声をあげて、左足を蹴り、ぐんと攻まる。面に伸びる竹刀を防ごうと、わずかに遥の腕が上がる。隙ができた赤い胴へ、幸輝は即座に、竹刀をまわした。だが、遥は読んでましたとばかりに幸輝の竹刀を叩き払い、そのままどんっと重い籠手を食らわせた。

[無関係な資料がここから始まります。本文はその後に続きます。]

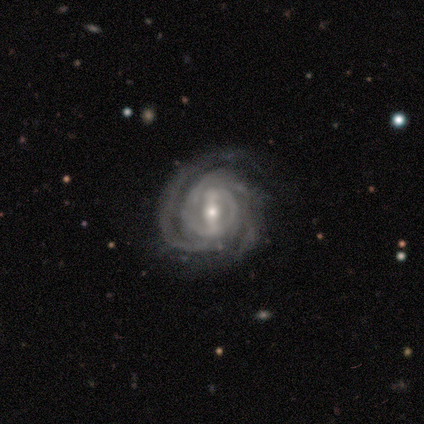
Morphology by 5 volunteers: smooth-or-featured: featured or disk: 100% | smooth: 0% | star or artifact: 0%
  disk-edge-on: no: 100% | yes: 0%
    bar: strong: 60% | weak: 40% | no: 0%
    has-spiral-arms: yes: 100% | no: 0%
      spiral-winding: tight: 100% | medium: 0% | loose: 0%
      spiral-arm-count: can't tell: 60% | 3: 40% | 1: 0% | 2: 0% | 4: 0% | more than 4: 0%
    bulge-size: moderate: 60% | small: 40% | dominant: 0% | large: 0% | none: 0%
  merging: none: 60% | minor disturbance: 20% | major disturbance: 20% | merger: 0%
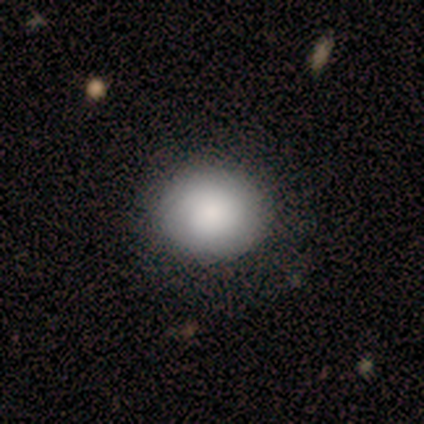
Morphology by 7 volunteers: smooth_or_featured: smooth (p=0.71) [alt: featured or disk p=0.29]
how_rounded: round (p=0.80) [alt: in between p=0.20]
merging: none (p=1.00)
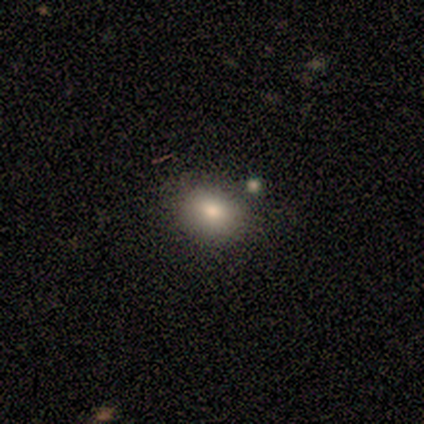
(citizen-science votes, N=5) smooth-or-featured: smooth: 100% | featured or disk: 0% | star or artifact: 0%
  how-rounded: in between: 60% | round: 40% | cigar-shaped: 0%
  merging: none: 100% | minor disturbance: 0% | major disturbance: 0% | merger: 0%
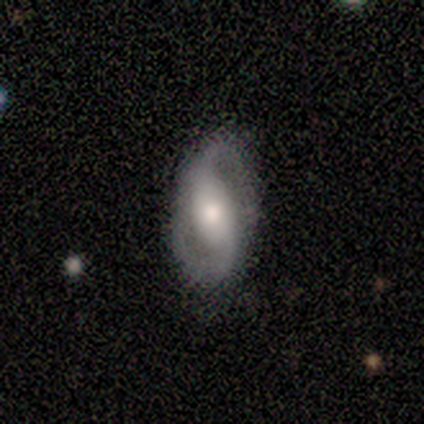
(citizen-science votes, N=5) Smooth or featured? 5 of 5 (100%) said featured or disk. Edge-on disk? 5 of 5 (100%) said no. Bar? 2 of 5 (40%, tied with no) said strong. Spiral arms? 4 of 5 (80%) said yes. Spiral winding? 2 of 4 (50%, tied with loose) said medium. Spiral arm count? 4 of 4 (100%) said 2. Bulge size? 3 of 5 (60%) said moderate. Merging? 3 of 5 (60%) said none.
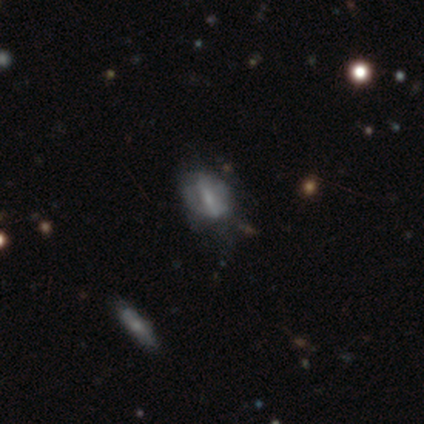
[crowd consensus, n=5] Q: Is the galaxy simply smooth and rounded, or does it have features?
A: featured or disk — 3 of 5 (60%).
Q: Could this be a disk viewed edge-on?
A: yes — 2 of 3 (67%).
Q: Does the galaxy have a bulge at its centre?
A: none — 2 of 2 (100%).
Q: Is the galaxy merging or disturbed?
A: none — 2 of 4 (50%).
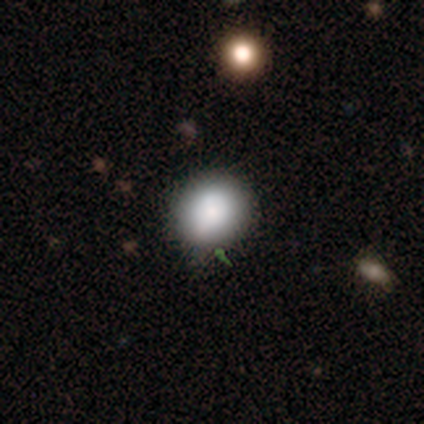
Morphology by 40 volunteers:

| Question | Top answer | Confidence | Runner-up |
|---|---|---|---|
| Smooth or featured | smooth | 80% | star or artifact (20%) |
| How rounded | round | 88% | in between (12%) |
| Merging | none | 94% | minor disturbance (3%) |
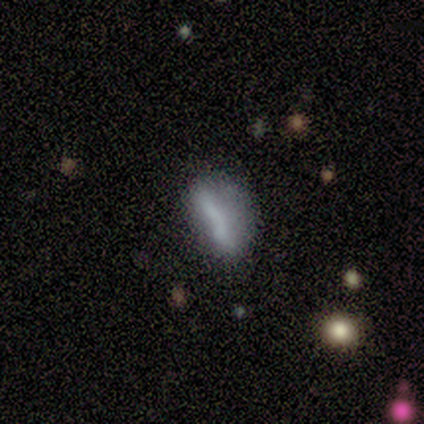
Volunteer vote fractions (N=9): This is possibly a featured or disk galaxy (56%). It is clearly not viewed edge-on (100%). Bar: clearly no (80%). Spiral arm pattern: clearly no (100%). Central bulge: likely none (60%). Merging: possibly none (50%).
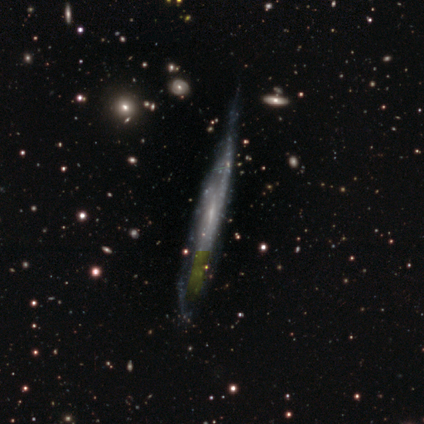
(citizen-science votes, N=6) Q: Smooth or featured?
A: featured or disk (83%); runner-up: smooth (17%)
Q: Edge-on disk?
A: yes (80%); runner-up: no (20%)
Q: Edge-on bulge?
A: none (75%); runner-up: rounded (25%)
Q: Merging?
A: none (50%); runner-up: minor disturbance (17%)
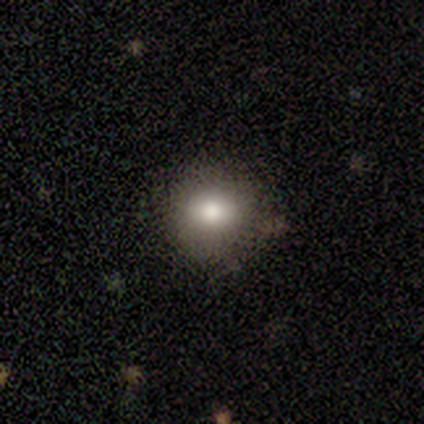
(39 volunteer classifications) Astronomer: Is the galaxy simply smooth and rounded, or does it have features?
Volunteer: smooth — 79%.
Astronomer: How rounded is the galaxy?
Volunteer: round — 81%.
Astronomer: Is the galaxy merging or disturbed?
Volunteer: none — 82%.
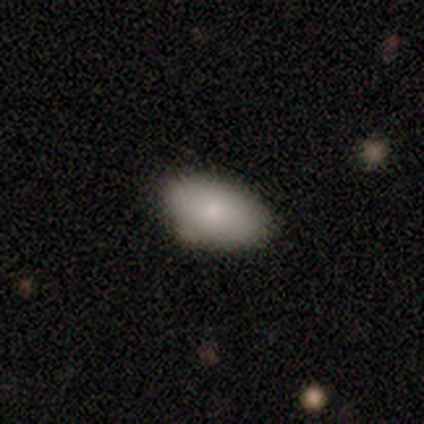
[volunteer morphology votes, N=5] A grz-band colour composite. It shows a smooth galaxy with no disk features (100%) that is in between round and cigar-shaped (100%). Merging: none (100%).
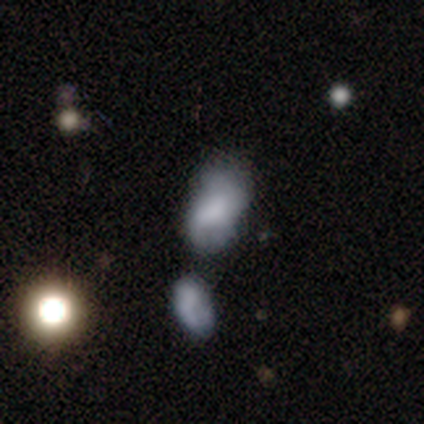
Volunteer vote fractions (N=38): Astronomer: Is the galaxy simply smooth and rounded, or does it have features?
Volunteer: smooth — 58%.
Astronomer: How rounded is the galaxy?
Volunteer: in between — 91%.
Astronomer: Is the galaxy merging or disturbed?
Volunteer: none — 35% (runner-up: minor disturbance, 26%).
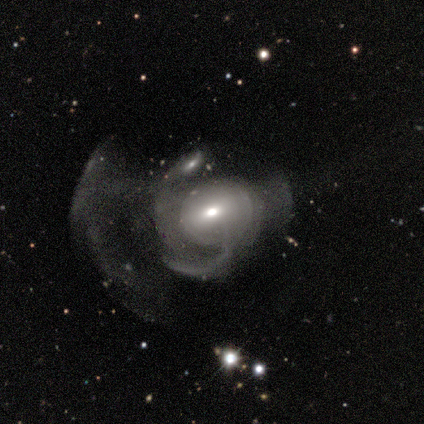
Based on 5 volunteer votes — A featured or disk galaxy (80%) with no bar (50%), 1 (50%, tied with 3) tight (50%, tied with loose) spiral arms (50%, tied with no) and a moderate central bulge (75%).

Vote fractions:
- Smooth or featured? featured or disk: 80% / smooth: 20% / star or artifact: 0%
- Edge-on disk? no: 100% / yes: 0%
- Bar? no: 50% / strong: 25% / weak: 25%
- Spiral arms? yes: 50% (tied) / no: 50% (tied)
- Spiral winding? tight: 50% (tied) / loose: 50% (tied) / medium: 0%
- Spiral arm count? 1: 50% (tied) / 3: 50% (tied) / 2: 0% / 4: 0% / more than 4: 0% / can't tell: 0%
- Bulge size? moderate: 75% / none: 25% / dominant: 0% / large: 0% / small: 0%
- Merging? major disturbance: 60% / none: 20% / minor disturbance: 20% / merger: 0%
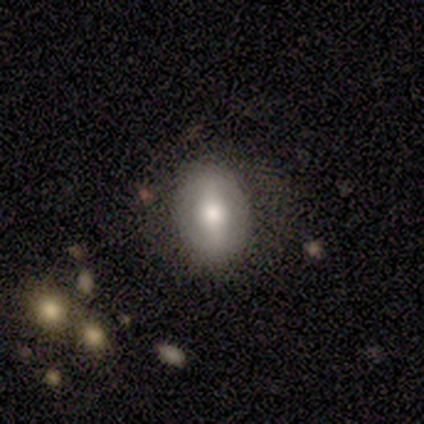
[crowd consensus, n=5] smooth_or_featured: smooth (p=1.00)
how_rounded: in between (p=1.00)
merging: none (p=0.80) [alt: minor disturbance p=0.20]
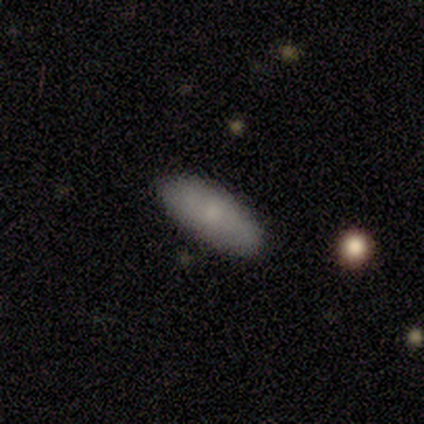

ほんの、一瞬の出来事。パパパッと周りの赤い旗が挙がった……。

剣道の勝負は、先に二本取った方が勝ち。だが、一本さえ取れれば、幸輝の弟子入りは叶う。

次の勝負に、全てを賭ける!

「二本目、はじめ!」

「やーっ!」

 幸輝の武器は、しなやかな手首、瞬発力、どんなに動いても、ぶつかり合っても、まっすぐぶれない芯だった。これまで戦った同年代との試合では、合い面は必ず一本を決めていたし、さっきのフェイント技だって、決まらないことはなかった。だが、遥は機転が利く上、瞬発力も剣裁きも段違いだ。

遥から一本を取るには……一体、どうしたらいいんだ!

いつもはそんなもやもやを抱えて、二本目を迎えていた。

 だが、もう、考えない。心に灯す想いはひとつ。

―絶対に、取る。陰陽武士に、なる!

 幸輝の左足が、両腕が、眼光が、まっすぐのびる。遥も、まっすぐ飛び出し、迎えうつ。

まっすぐ、まっすぐ、まっすぐ……! 

二人の竹刀が、まっすぐ交差し、そして、その真ん中を取ったのは……!

「面あり!」

振り返って、構えて、左側の二人の審判を目に映すと、片方が赤、片方が白の旗を上げていた。

ゆっくり、主審を見ると……彼は。


なんと、白旗を上げていた!


「……っ!」

ッしゃぁあ―! と叫びたい気持ちを噛み殺し、幸輝はぱたぱたと開始線に右足の爪先を揃えた。蹲踞して、竹刀を納めて、下がって、礼して……。面を取って、幸輝は、ぐぐっとこぶしを握った。

「……っしゃ……!」

だが。叫ぼうとするより先に、遥の凄まじい泣き声が道場中に響き渡った。遥は面を脱ぐや否や、頭に巻いていた手拭いを瞼に押し当てわんわん泣いて立ち上がり、ぼさぼさの髪を揺らしながらダーッと走って外に出ていった。道場の壁がドスドスと妙な音を立てたかと思うと、頭上でどしんと音がした。遥は嫌なことがあると、外壁をよじ登って屋根の上で泣きじゃくるらしい。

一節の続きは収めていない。